Provided data |
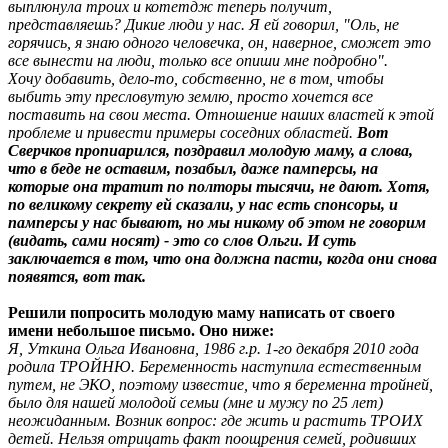
выплюнула троих и котетдж теперь получит,
представляешь? Дикие люди у нас. Я ей говорил, "Оль, не
горячись, я знаю одного человечка, он, наверное, сможет это
все вынести на люди, только все опиши мне подробно".
Хочу добавить, дело-то, собственно, не в том, чтобы
выбить эту пресловутую землю, просто хочется все
поставить на свои места. Отношение наших властей к этой
проблеме и привести примеры соседних областей.
Вот
Сверчков пропиарился, поздравил молодую маму, а слова,
что в беде не оставим, позабыл, даже памперсы, на
которые она тратит по полторы тысячи, не дают. Хотя,
по великому секрету ей сказали, у нас есть спонсоры, и
памперсы у нас бывают, но мы никому об этом не говорим
(видать, сами носят) - это со слов Ольги. И суть
заключается в том, что она должна пасти, когда они снова
появятся, вот так.
Решили попросить молодую маму написать от своего
имени небольшое письмо. Оно ниже:
Я, Уткина Ольга Ивановна, 1986 г.р. 1-го декабря 2010 года
родила ТРОЙНЮ. Беременность наступила естественным
путем, не ЭКО, поэтому известие, что я беременна тройней,
было для нашей молодой семьи (мне и мужу по 25 лет)
неожиданным. Возник вопрос: где жить и растить ТРОИХ
детей. Нельзя отрицать факт поощрения семей, родивших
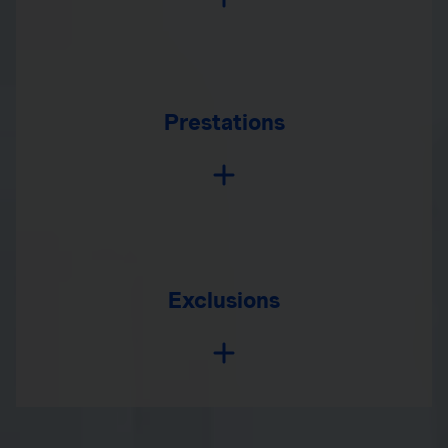
Prestations
Exclusions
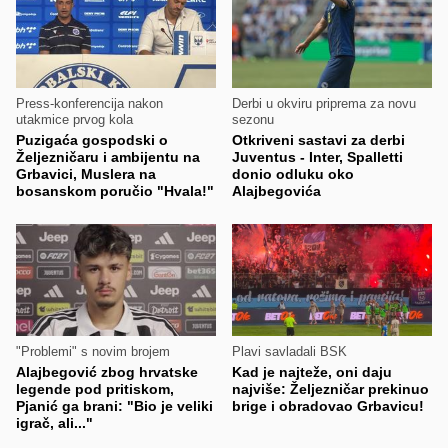
Press-konferencija nakon
Derbi u okviru priprema za novu
utakmice prvog kola
sezonu
Puzigaća gospodski o
Otkriveni sastavi za derbi
Željezničaru i ambijentu na
Juventus - Inter, Spalletti
Grbavici, Muslera na
donio odluku oko
bosanskom poručio "Hvala!"
Alajbegovića
"Problemi" s novim brojem
Plavi savladali BSK
Alajbegović zbog hrvatske
Kad je najteže, oni daju
legende pod pritiskom,
najviše: Željezničar prekinuo
Pjanić ga brani: "Bio je veliki
brige i obradovao Grbavicu!
igrač, ali..."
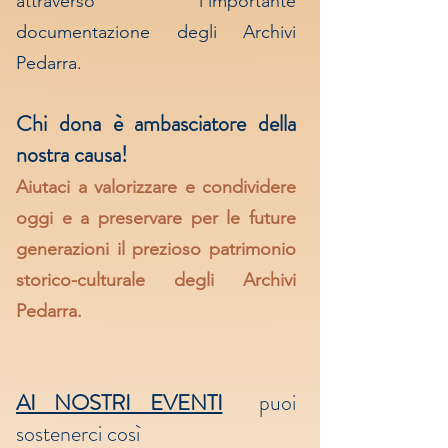
attraverso l'importante
documentazione degli Archivi
Pedarra.
Chi dona è ambasciatore della
nostra causa!
Aiutaci a valorizzare e condividere
oggi e a preservare per le future
generazioni il prezioso patrimonio
storico-culturale degli Archivi
Pedarra.
AI NOSTRI EVENTI
puoi
sostenerci così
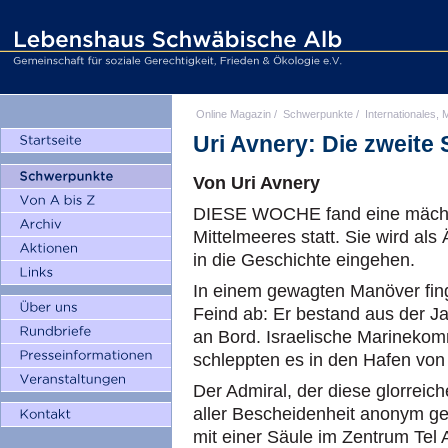
Online Magazin
/
Schwerpunkte
/
Internationales, M
Uri Avnery: Die zweite 
Von Uri Avnery
DIESE WOCHE fand eine mächti
Mittelmeeres statt. Sie wird als
in die Geschichte eingehen.
In einem gewagten Manöver fing
Feind ab: Er bestand aus der 
an Bord. Israelische Marineko
schleppten es in den Hafen von
Der Admiral, der diese glorreich
aller Bescheidenheit anonym ge
mit einer Säule im Zentrum Tel 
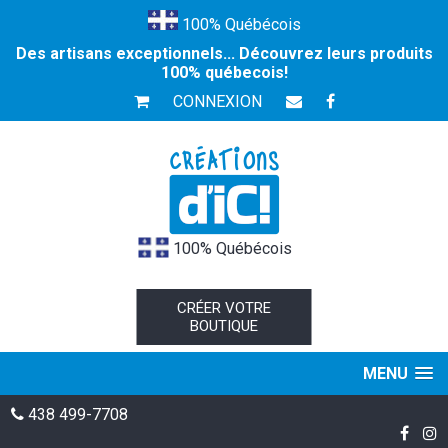
100% Québécois
Des artisans exceptionnels... Découvrez leurs produits
100% québecois!
CONNEXION
100% Québécois
CRÉER VOTRE
BOUTIQUE
MENU
438 499-7708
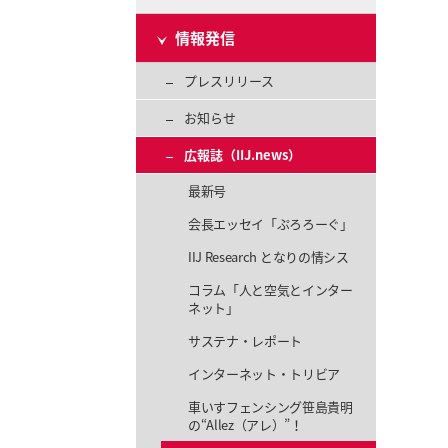
情報発信
プレスリリース
お知らせ
広報誌（IIJ.news）
最新号
会長エッセイ「ぷろろーぐ」
IIJ Research となりの情シス
コラム「人と空気とインター
ネット」
サステナ・レポート
インターネット・トリビア
車いすフェンシング笹島貴明
の“Allez（アレ）”！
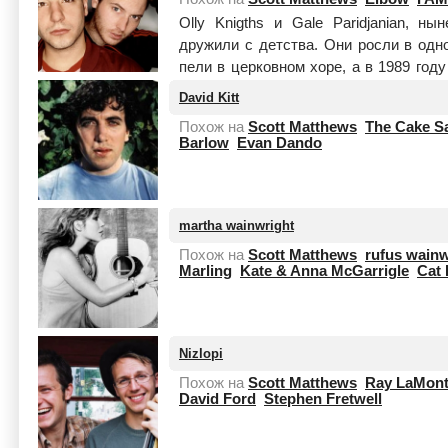
Olly Knigths и Gale Paridjanian, н
дружили с детства. Они росли в одн
пели в церковном хоре, а в 1989 год
К...
Читать целиком
David Kitt
Похож на
Scott Matthews
The Cake S
Barlow
Evan Dando
martha wainwright
Похож на
Scott Matthews
rufus wainw
Marling
Kate & Anna McGarrigle
Cat
Nizlopi
Похож на
Scott Matthews
Ray LaMon
David Ford
Stephen Fretwell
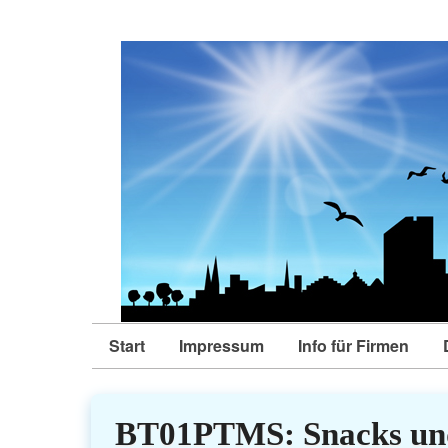
Start
Impressum
Info für Firmen
BT01PTMS: Snacks und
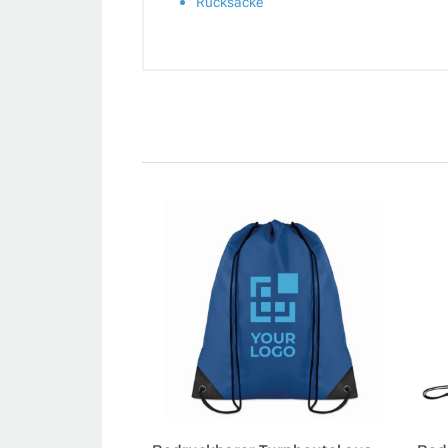
Rucksäcke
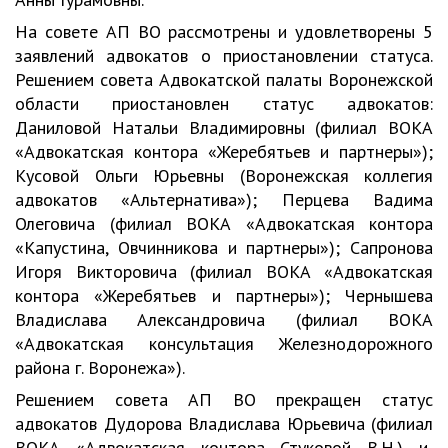
На совете АП ВО рассмотрены и удовлетворены 5
заявлений адвокатов о приостановлении статуса.
Решением совета Адвокатской палаты Воронежской
области приостановлен статус адвокатов:
Даниловой Натальи Владимировны (филиал ВОКА
«Адвокатская контора «Жеребятьев и партнеры»);
Кусовой Ольги Юрьевны (Воронежская коллегия
адвокатов «Альтернатива»); Перцева Вадима
Олеговича (филиал ВОКА «Адвокатская контора
«Капустина, Овчинникова и партнеры»); Сапронова
Игоря Викторовича (филиал ВОКА «Адвокатская
контора «Жеребятьев и партнеры»); Чернышева
Владислава Александровича (филиал ВОКА
«Адвокатская консультация Железнодорожного
района г. Воронежа»).
Решением совета АП ВО прекращен статус
адвокатов Дудорова Владислава Юрьевича (филиал
ВОКА «Адвокатская контора Стуковой В.Н.) и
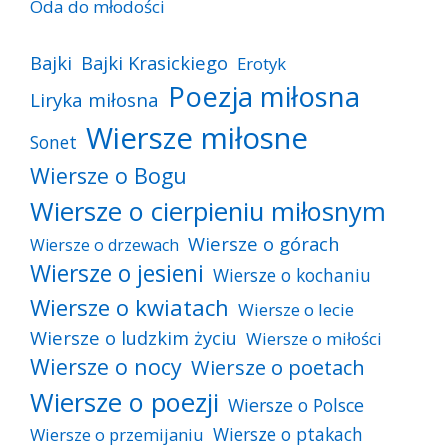
Oda do młodości
Bajki
Bajki Krasickiego
Erotyk
Poezja miłosna
Liryka miłosna
Wiersze miłosne
Sonet
Wiersze o Bogu
Wiersze o cierpieniu miłosnym
Wiersze o górach
Wiersze o drzewach
Wiersze o jesieni
Wiersze o kochaniu
Wiersze o kwiatach
Wiersze o lecie
Wiersze o ludzkim życiu
Wiersze o miłości
Wiersze o nocy
Wiersze o poetach
Wiersze o poezji
Wiersze o Polsce
Wiersze o ptakach
Wiersze o przemijaniu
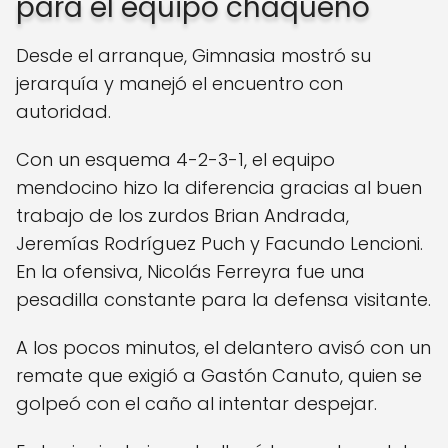
para el equipo chaqueño
Desde el arranque, Gimnasia mostró su
jerarquía y manejó el encuentro con
autoridad.
Con un esquema 4-2-3-1, el equipo
mendocino hizo la diferencia gracias al buen
trabajo de los zurdos Brian Andrada,
Jeremías Rodríguez Puch y Facundo Lencioni.
En la ofensiva, Nicolás Ferreyra fue una
pesadilla constante para la defensa visitante.
A los pocos minutos, el delantero avisó con un
remate que exigió a Gastón Canuto, quien se
golpeó con el caño al intentar despejar.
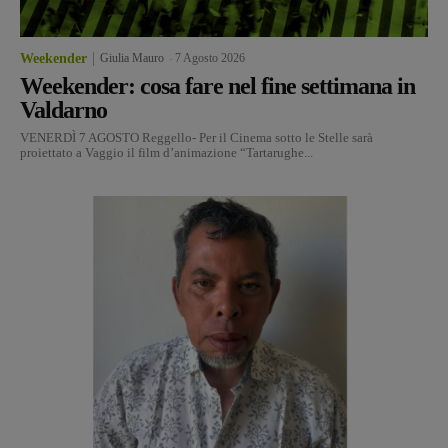
Weekender
Giulia Mauro
-
7 Agosto 2026
Weekender: cosa fare nel fine settimana in
Valdarno
VENERDÌ 7 AGOSTO Reggello- Per il Cinema sotto le Stelle sarà
proiettato a Vaggio il film d’animazione “Tartarughe...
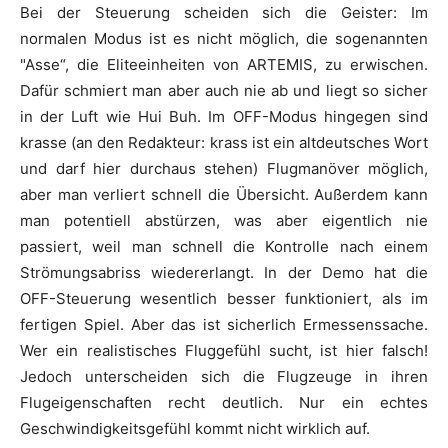
Bei der Steuerung scheiden sich die Geister: Im
normalen Modus ist es nicht möglich, die sogenannten
"Asse“, die Eliteeinheiten von
ARTEMIS
, zu erwischen.
Dafür schmiert man aber auch nie ab und liegt so sicher
in der Luft wie Hui Buh. Im OFF-Modus hingegen sind
krasse (an den Redakteur: krass ist ein altdeutsches Wort
und darf hier durchaus stehen) Flugmanöver möglich,
aber man verliert schnell die Übersicht. Außerdem kann
man potentiell abstürzen, was aber eigentlich nie
passiert, weil man schnell die Kontrolle nach einem
Strömungsabriss wiedererlangt. In der Demo hat die
OFF-Steuerung wesentlich besser funktioniert, als im
fertigen Spiel. Aber das ist sicherlich Ermessenssache.
Wer ein realistisches Fluggefühl sucht, ist hier falsch!
Jedoch unterscheiden sich die Flugzeuge in ihren
Flugeigenschaften recht deutlich. Nur ein echtes
Geschwindigkeitsgefühl kommt nicht wirklich auf.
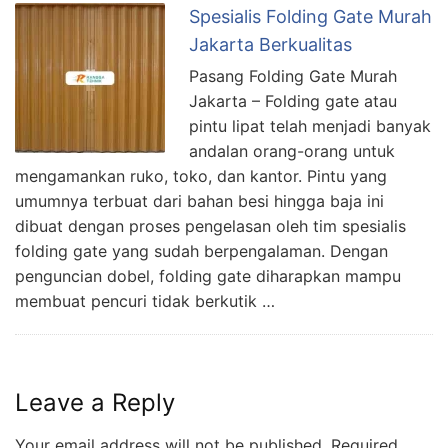
Spesialis Folding Gate Murah
Jakarta Berkualitas
Pasang Folding Gate Murah
Jakarta – Folding gate atau
pintu lipat telah menjadi banyak
andalan orang-orang untuk
mengamankan ruko, toko, dan kantor. Pintu yang
umumnya terbuat dari bahan besi hingga baja ini
dibuat dengan proses pengelasan oleh tim spesialis
folding gate yang sudah berpengalaman. Dengan
penguncian dobel, folding gate diharapkan mampu
membuat pencuri tidak berkutik …
Leave a Reply
Your email address will not be published.
Required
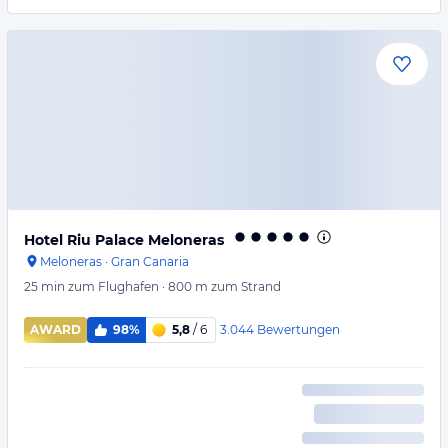
Hotel Riu Palace Meloneras
Meloneras
·
Gran Canaria
25 min
zum Flughafen
·
800 m
zum Strand
3.044
Bewertungen
AWARD
98%
5,8
/ 6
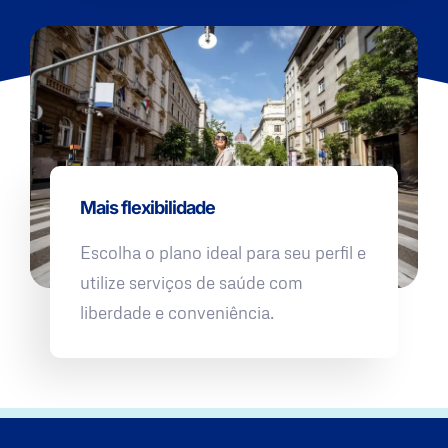
Mais flexibilidade
Escolha o plano ideal para seu perfil e
utilize serviços de saúde com
liberdade e conveniência.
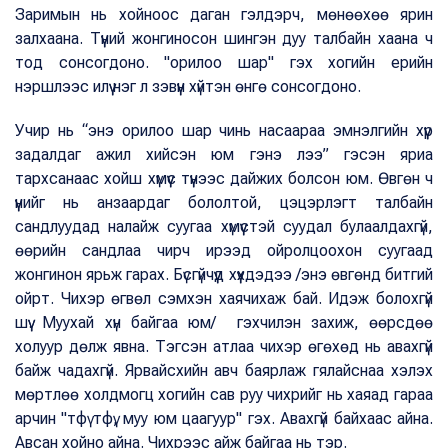
Заримын нь хойноос даган гэлдэрч, мөнөөхөө ярин
залхаана. Түүний жонгиносон шингэн дуу талбайн хаана ч
тод сонсогдоно. "орилоо шар" гэх хогийн ерийн
нэршлээс илүү нэг л зэвүүн хүйтэн өнгө сонсогдоно.
Учир нь “энэ орилоо шар чинь насаараа эмнэлгийн хүүр
задалдаг ажил хийсэн юм гэнэ лээ” гэсэн яриа
тархсанаас хойш хүмүүс түүнээс дайжих болсон юм. Өвгөн ч
үүнийг нь анзаардаг бололтой, цэцэрлэгт талбайн
сандлуудад налайж суугаа хүмүүстэй суудал булаалдахгүй,
өөрийн сандлаа чирч ирээд ойролцоохон суугаад
жонгинон ярьж гарах. Бүсгүйчүүд хүүхдэдээ /энэ өвгөнд битгий
ойрт. Чихэр өгвөл сэмхэн хаячихаж бай. Идэж болохгүй
шүү. Муухай хүн байгаа юм/ гэхчилэн захиж, өөрсдөө
холуур дөлж явна. Тэгсэн атлаа чихэр өгөхөд нь авахгүй
байж чадахгүй. Ярвайсхийн авч баярлаж гялайснаа хэлэх
мөртлөө холдмогц хогийн сав руу чихрийг нь хаяад гараа
арчин "тфү тфү, муу юм цаагуур" гэх. Авахгүй байхаас айна.
Авсан хойно айна. Чихрээс айж байгаа нь тэр.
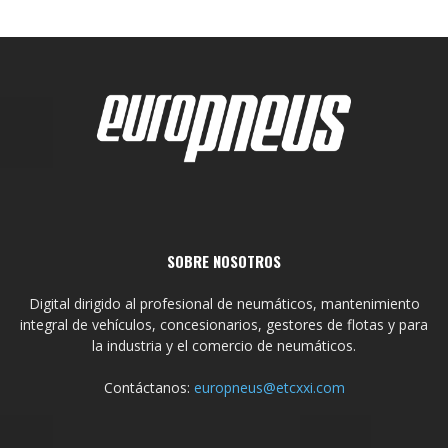
SOBRE NOSOTROS
Digital dirigido al profesional de neumáticos, mantenimiento
integral de vehículos, concesionarios, gestores de flotas y para
la industria y el comercio de neumáticos.
Contáctanos:
europneus@etcxxi.com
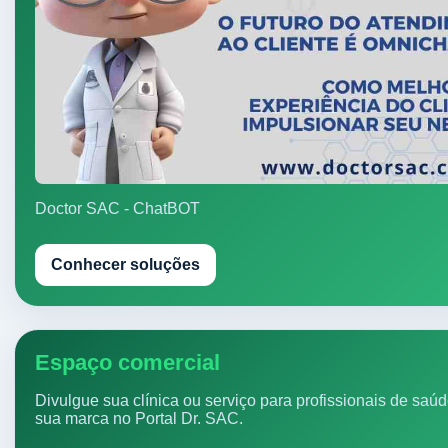
Doctor SAC - ChatBOT
Conhecer soluções
Espaço comercial
Divulgue sua clínica ou serviço para profissionais de saú
sua marca no Portal Dr. SAC.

Work instructions | Reproduce the opening lines of the material above exactly, ending with the line that contains "поставить на свои". Omit every picture.

Task answer |
выплюнула троих и котетдж теперь получит,
представляешь? Дикие люди у нас. Я ей говорил, "Оль, не
горячись, я знаю одного человечка, он, наверное, сможет это
все вынести на люди, только все опиши мне подробно".
Хочу добавить, дело-то, собственно, не в том, чтобы
выбить эту пресловутую землю, просто хочется все
поставить на свои места. Отношение наших властей к этой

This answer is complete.